For millions across the UK, the daily ritual of making a cup of tea is second nature. Yet, a seemingly innocent step in this process is being blamed for turning a comforting brew into a bitter, unpleasant drink.
The Bitter Truth About Teabag Squeezing
According to research highlighted by Saga Magazine, a significant 68% of Britons use the teabag-in-mug method for their daily cuppa. This popular approach, however, often leads to a critical error: giving the teabag a firm squeeze once it has steeped.
Angela Pryce, the senior tea buyer at renowned retailer Whittard, has issued a clear warning against this practice. She explains that squeezing the teabag forces out tannic acids, which are natural compounds found in tea leaves. This release is what imparts a harsh, bitter taste to your drink.

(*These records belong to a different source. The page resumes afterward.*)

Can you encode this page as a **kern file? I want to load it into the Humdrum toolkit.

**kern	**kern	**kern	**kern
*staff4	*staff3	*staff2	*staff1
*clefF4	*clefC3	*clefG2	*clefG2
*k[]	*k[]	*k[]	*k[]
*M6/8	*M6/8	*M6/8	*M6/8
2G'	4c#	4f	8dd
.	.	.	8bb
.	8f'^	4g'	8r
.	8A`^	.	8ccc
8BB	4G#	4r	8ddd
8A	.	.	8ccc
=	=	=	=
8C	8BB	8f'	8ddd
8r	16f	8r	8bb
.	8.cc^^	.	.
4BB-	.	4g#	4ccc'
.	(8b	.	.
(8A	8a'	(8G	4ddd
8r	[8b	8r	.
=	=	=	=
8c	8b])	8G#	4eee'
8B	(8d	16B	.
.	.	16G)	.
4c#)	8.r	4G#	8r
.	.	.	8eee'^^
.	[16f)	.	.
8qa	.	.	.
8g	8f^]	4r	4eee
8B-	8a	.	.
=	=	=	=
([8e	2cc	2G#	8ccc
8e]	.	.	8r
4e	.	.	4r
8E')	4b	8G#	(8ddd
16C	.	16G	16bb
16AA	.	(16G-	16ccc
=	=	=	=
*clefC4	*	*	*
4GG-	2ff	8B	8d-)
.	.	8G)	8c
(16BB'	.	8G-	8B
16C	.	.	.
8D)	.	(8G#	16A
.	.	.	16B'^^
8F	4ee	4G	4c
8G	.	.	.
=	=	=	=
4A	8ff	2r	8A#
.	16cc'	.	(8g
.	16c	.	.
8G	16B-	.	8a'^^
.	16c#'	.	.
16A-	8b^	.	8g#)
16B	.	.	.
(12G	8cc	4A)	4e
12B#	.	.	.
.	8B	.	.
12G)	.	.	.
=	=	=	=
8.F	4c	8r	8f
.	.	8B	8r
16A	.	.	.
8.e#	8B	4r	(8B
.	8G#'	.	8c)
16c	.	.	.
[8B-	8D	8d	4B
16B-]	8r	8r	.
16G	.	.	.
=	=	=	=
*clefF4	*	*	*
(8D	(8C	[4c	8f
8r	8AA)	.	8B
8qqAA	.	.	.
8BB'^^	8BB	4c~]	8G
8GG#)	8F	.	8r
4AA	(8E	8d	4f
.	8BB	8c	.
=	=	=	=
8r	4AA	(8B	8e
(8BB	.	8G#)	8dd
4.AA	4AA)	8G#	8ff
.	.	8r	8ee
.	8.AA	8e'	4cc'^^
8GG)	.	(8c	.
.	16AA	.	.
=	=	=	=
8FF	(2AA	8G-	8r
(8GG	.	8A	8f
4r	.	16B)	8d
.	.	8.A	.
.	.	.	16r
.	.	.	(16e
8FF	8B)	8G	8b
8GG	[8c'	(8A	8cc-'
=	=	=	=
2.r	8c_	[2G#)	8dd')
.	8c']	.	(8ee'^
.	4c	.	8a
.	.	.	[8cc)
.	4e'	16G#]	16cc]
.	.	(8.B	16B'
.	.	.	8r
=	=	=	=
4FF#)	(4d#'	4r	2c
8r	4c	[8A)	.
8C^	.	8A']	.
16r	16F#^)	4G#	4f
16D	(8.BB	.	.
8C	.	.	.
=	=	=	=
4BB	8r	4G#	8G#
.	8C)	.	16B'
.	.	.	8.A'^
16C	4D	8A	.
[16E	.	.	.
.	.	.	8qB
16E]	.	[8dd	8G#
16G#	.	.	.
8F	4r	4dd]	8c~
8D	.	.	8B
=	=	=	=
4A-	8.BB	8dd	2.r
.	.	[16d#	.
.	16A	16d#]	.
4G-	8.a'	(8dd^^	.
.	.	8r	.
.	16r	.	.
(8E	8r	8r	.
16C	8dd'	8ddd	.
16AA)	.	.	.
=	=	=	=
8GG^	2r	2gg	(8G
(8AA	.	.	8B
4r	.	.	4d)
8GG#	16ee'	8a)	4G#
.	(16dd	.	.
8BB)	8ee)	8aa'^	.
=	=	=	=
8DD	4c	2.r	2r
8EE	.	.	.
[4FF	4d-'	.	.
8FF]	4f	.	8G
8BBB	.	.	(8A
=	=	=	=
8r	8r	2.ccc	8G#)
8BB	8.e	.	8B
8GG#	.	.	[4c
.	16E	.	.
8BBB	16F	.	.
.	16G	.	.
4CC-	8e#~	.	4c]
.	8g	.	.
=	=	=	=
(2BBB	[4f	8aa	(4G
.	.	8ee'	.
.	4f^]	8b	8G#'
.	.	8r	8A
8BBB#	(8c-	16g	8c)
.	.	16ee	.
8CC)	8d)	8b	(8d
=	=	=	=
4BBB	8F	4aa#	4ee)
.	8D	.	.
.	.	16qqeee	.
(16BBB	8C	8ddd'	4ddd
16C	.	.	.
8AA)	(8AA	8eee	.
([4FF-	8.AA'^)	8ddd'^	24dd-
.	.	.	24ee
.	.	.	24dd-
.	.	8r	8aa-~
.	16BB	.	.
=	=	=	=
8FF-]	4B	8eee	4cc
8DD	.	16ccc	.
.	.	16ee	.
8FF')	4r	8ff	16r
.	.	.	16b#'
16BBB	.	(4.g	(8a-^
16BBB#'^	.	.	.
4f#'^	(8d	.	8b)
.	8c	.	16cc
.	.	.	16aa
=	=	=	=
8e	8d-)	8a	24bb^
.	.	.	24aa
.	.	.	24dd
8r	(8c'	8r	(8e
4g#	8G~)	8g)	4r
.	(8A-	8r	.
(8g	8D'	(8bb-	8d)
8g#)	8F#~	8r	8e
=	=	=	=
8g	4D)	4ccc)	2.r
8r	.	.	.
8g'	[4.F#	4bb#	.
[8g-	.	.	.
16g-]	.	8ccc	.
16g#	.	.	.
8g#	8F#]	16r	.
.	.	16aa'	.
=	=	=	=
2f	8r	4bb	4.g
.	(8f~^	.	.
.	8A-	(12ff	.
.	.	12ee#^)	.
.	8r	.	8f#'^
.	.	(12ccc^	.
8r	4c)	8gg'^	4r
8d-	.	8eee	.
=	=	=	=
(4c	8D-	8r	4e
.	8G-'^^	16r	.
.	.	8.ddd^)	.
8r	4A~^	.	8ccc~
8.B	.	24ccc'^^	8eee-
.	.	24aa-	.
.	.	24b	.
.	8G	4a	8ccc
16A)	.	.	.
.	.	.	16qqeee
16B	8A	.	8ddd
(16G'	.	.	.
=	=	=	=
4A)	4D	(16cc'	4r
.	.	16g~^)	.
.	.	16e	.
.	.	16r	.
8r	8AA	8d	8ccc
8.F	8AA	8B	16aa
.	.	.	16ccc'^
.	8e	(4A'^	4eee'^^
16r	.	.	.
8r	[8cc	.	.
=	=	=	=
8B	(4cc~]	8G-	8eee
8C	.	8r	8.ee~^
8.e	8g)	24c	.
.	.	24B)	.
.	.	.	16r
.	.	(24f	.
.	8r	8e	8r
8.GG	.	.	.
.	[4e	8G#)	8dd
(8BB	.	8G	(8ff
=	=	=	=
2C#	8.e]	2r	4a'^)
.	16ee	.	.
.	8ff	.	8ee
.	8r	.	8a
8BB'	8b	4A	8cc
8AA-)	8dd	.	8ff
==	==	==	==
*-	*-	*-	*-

What Are Tannins and Why Do They Matter?
Tannins are astringent substances present in tea, coffee, wine, and chocolate. They contribute to the dry, puckering sensation associated with these foods and drinks. While all teas contain tannins, their concentration is heavily influenced by how long you brew your tea and your preparation method.
Instead of squeezing, Angela Pryce advises gently lifting the teabag out after three to five minutes of infusion. This allows the flavours to diffuse naturally without the aggressive extraction of bitter compounds.
Does Squeezing Really Make a Difference?
Insights from BBC Science Focus offer a nuanced view on the debate. The publication notes that while squeezing a teabag can accelerate the release of tannins, these compounds are not magically trapped inside the bag. Longer brewing times inherently lead to a stronger, more tannic cup regardless of squeezing.
The key takeaway is that squeezing simply speeds up the steeping process. As the publication points out, some teabags are even designed with drawstrings to make squeezing easier, suggesting the practice is not universally condemned by manufacturers.
Other Factors That Can Spoil Your Brew
The quest for the perfect cup doesn't end with avoiding the squeeze. The quality of your water plays a crucial role. Soft or filtered water is recommended over hard water, as it allows the tea to steep properly and unlock richer, clearer flavours.
For those using the teabag-in-mug method, the order in which you add milk is also vital. Chemistry professor Michelle Francl, speaking to the Tea Advisory Panel via Saga, advises adding milk after the water. Pouring cold milk into the mug first significantly reduces the water temperature, which can hinder proper brewing and even cause the milk to curdle.